═══ Dataset content ═══

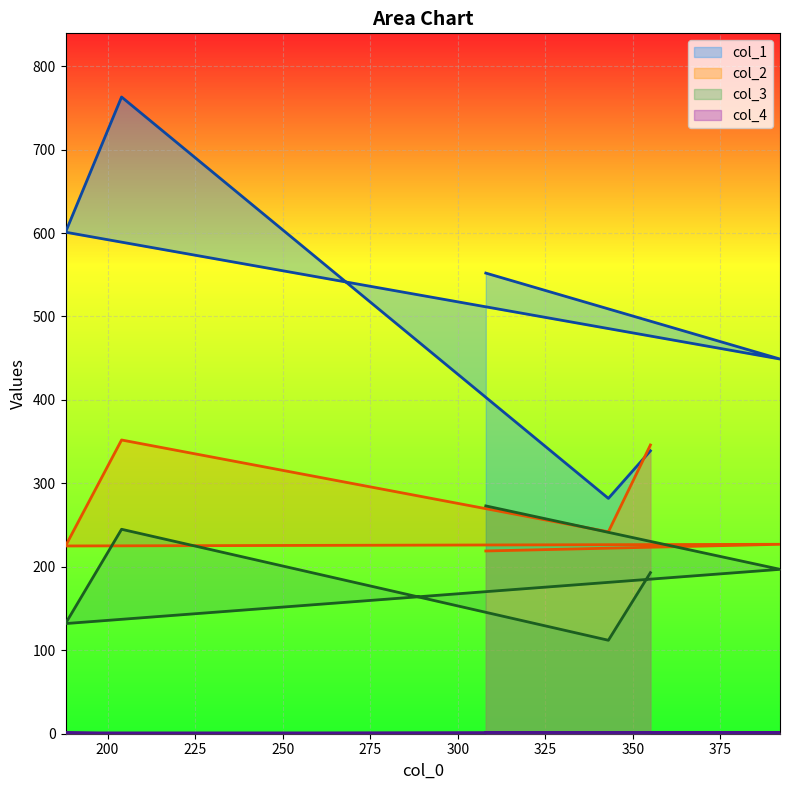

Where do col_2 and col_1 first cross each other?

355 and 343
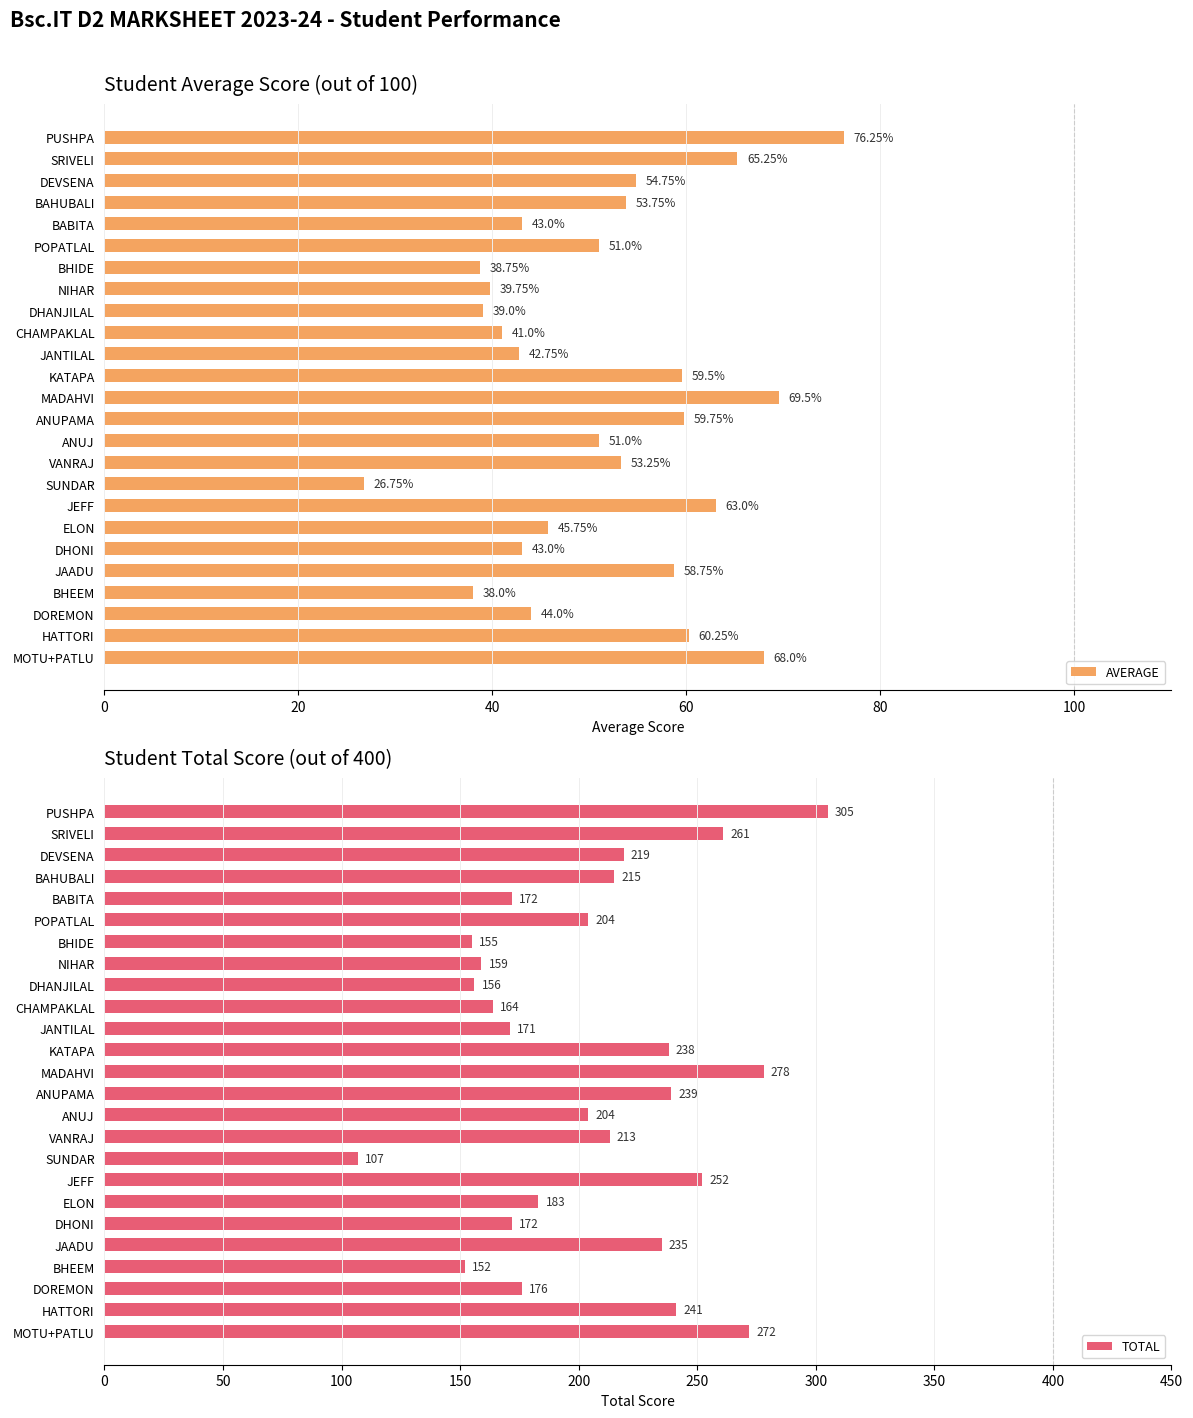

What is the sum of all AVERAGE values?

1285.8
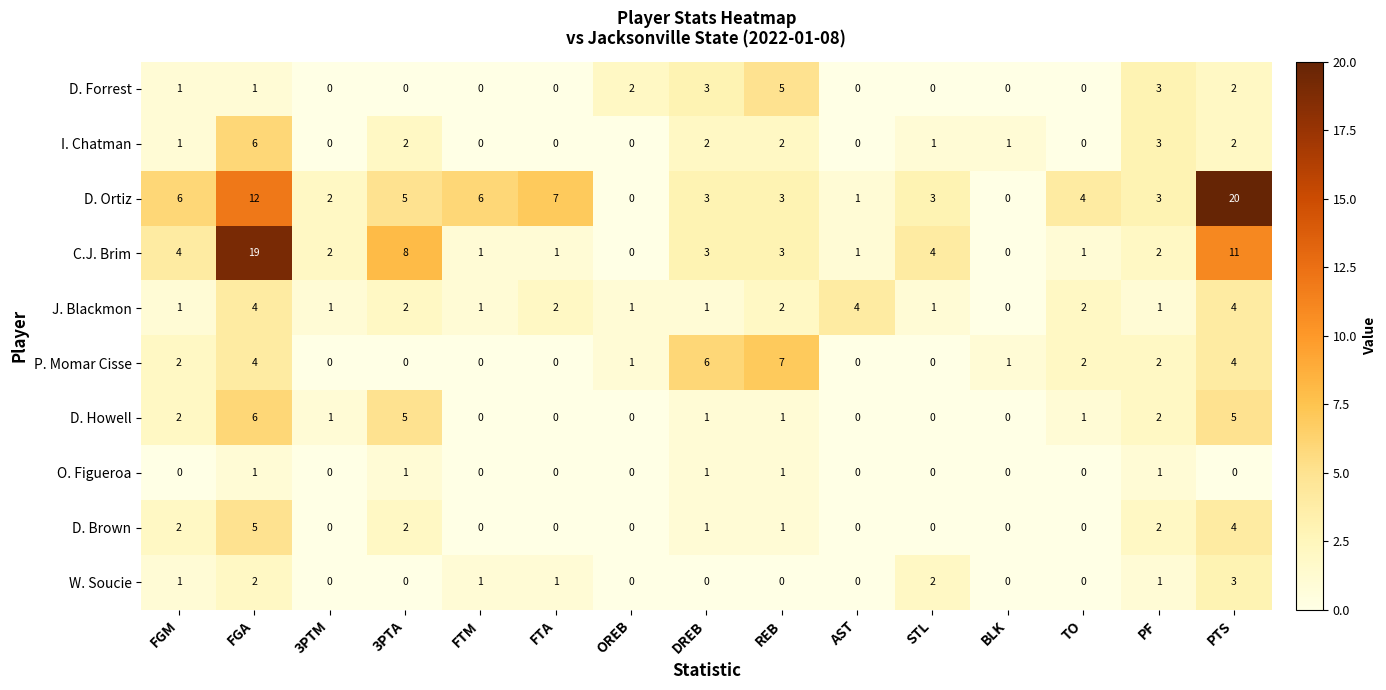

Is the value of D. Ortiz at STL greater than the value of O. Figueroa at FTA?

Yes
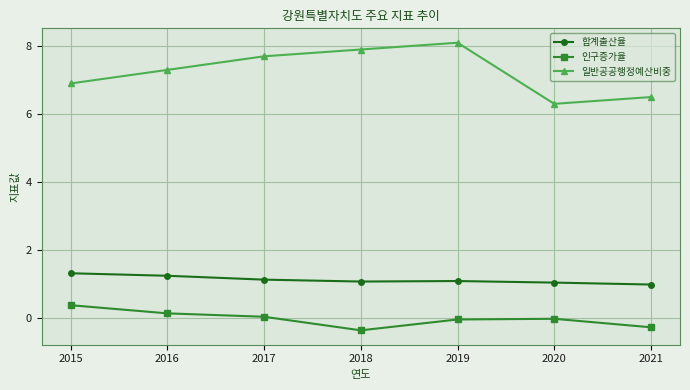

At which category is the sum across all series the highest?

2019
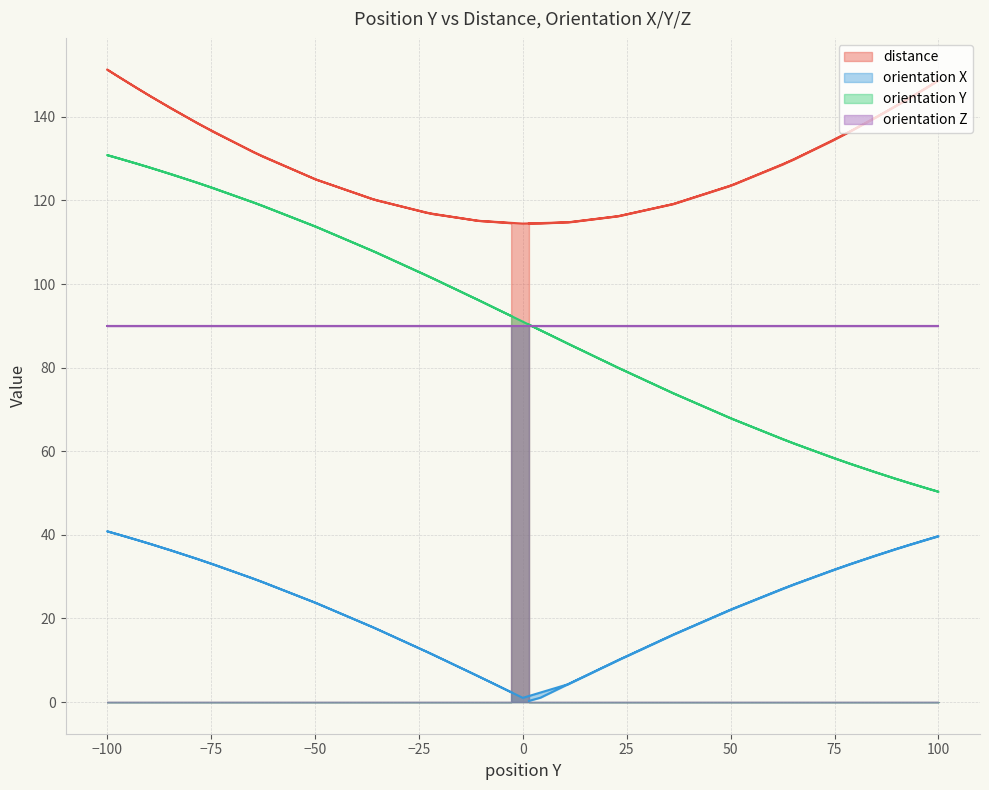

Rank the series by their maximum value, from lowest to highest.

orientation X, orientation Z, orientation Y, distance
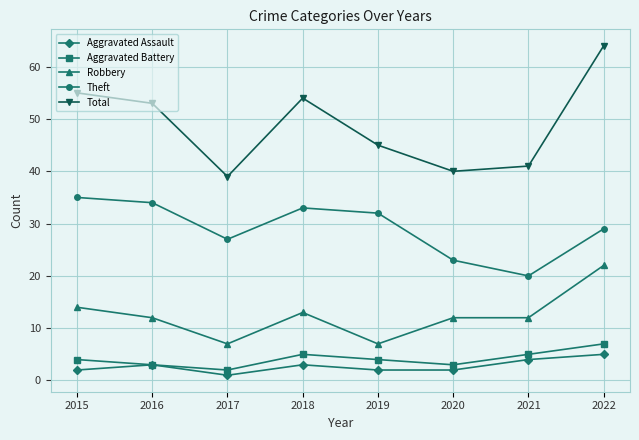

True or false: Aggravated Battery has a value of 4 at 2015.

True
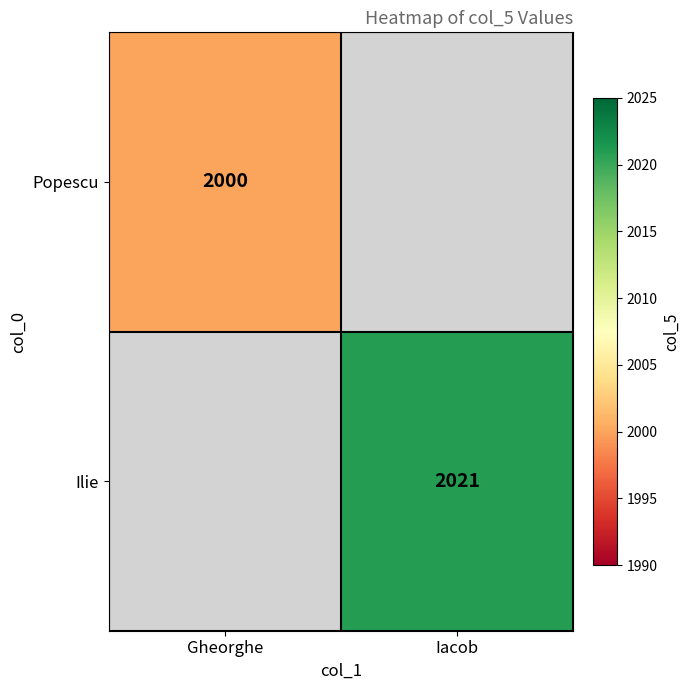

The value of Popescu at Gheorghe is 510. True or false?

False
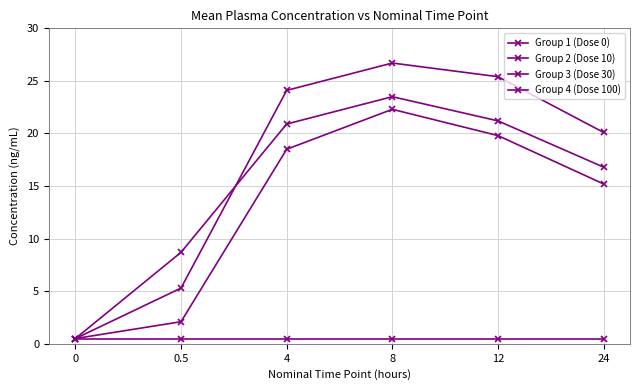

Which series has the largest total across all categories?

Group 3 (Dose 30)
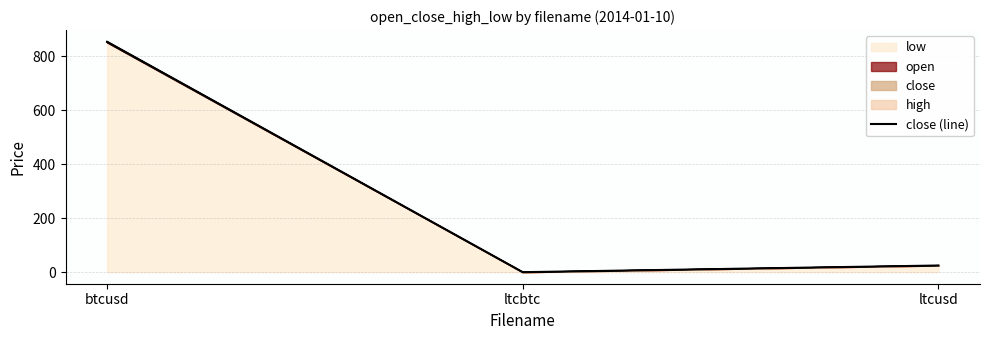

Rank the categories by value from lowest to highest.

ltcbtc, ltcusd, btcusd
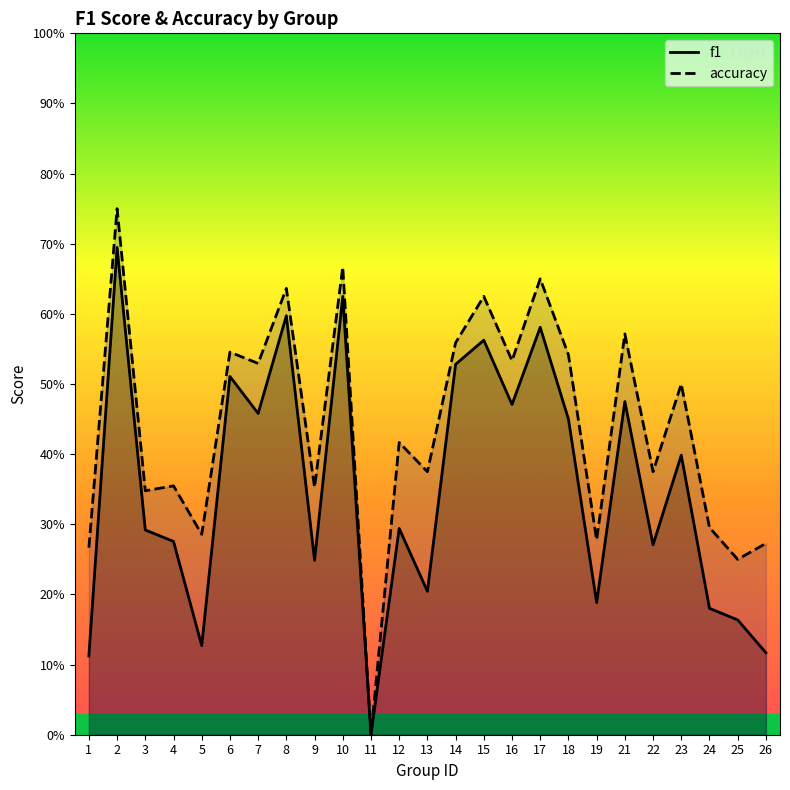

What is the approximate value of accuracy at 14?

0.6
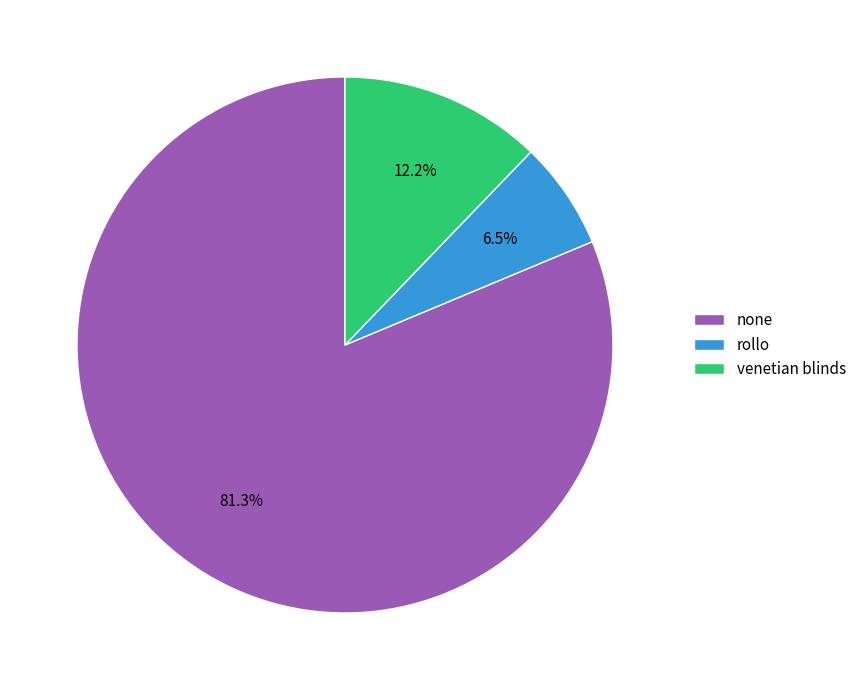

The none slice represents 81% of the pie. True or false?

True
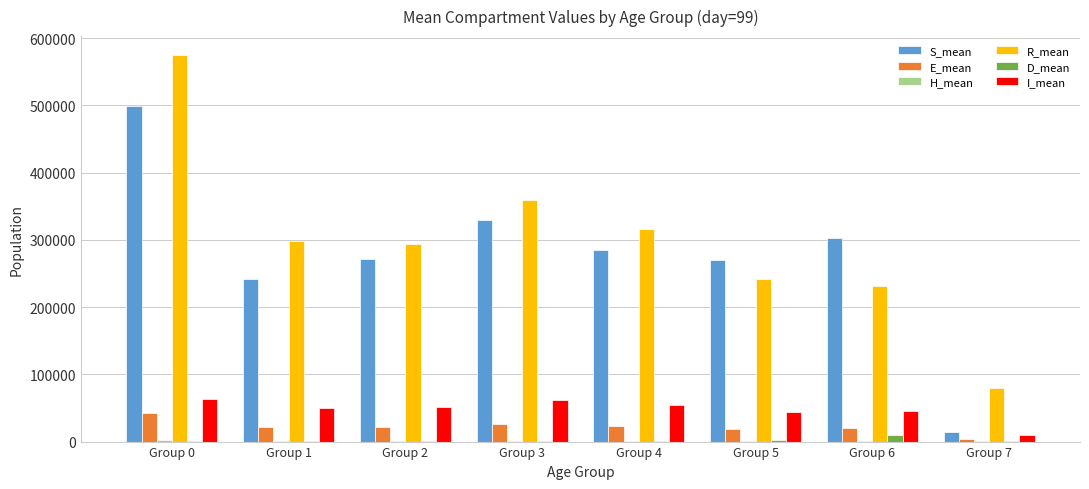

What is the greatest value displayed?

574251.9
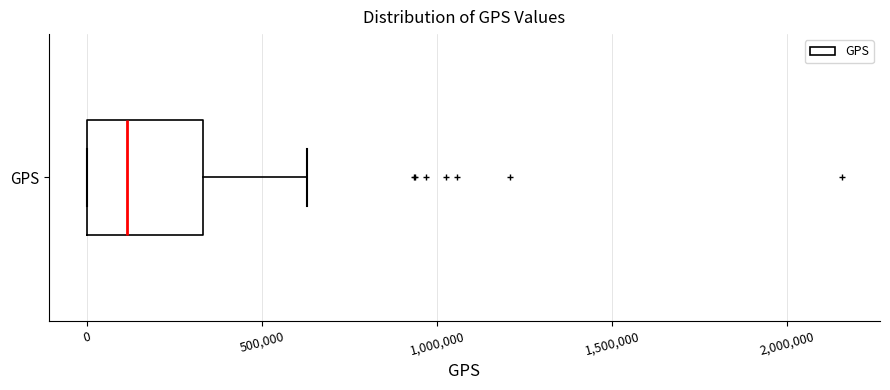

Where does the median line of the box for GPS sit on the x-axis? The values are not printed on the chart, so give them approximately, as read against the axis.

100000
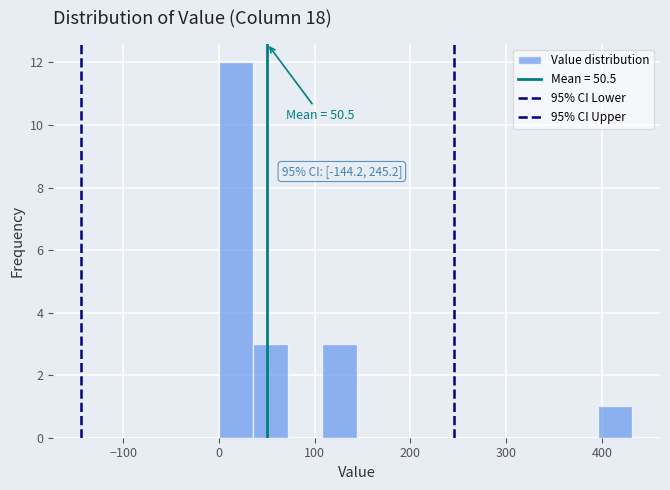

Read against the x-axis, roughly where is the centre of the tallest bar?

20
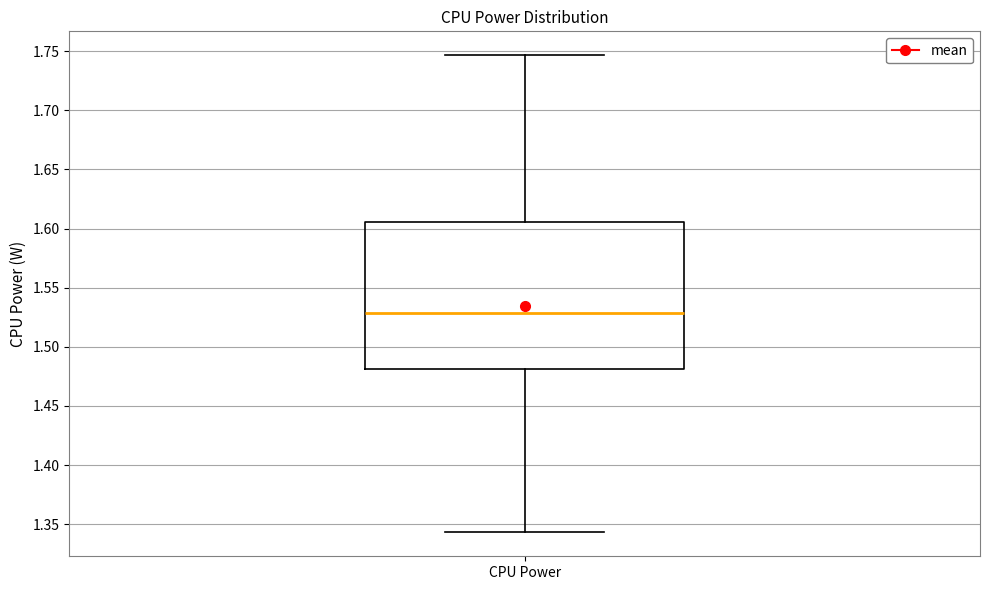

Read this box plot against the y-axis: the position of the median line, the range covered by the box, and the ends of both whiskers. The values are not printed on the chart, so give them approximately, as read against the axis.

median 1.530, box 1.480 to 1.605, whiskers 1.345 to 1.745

═══

Rewrite the stretch from the line that contains "Read this box" through the end of the items, changing "approximately" to "roughly" and keeping everything else the same.

■ Solution below:
Read this box plot against the y-axis: the position of the median line, the range covered by the box, and the ends of both whiskers. The values are not printed on the chart, so give them roughly, as read against the axis.

median 1.530, box 1.480 to 1.605, whiskers 1.345 to 1.745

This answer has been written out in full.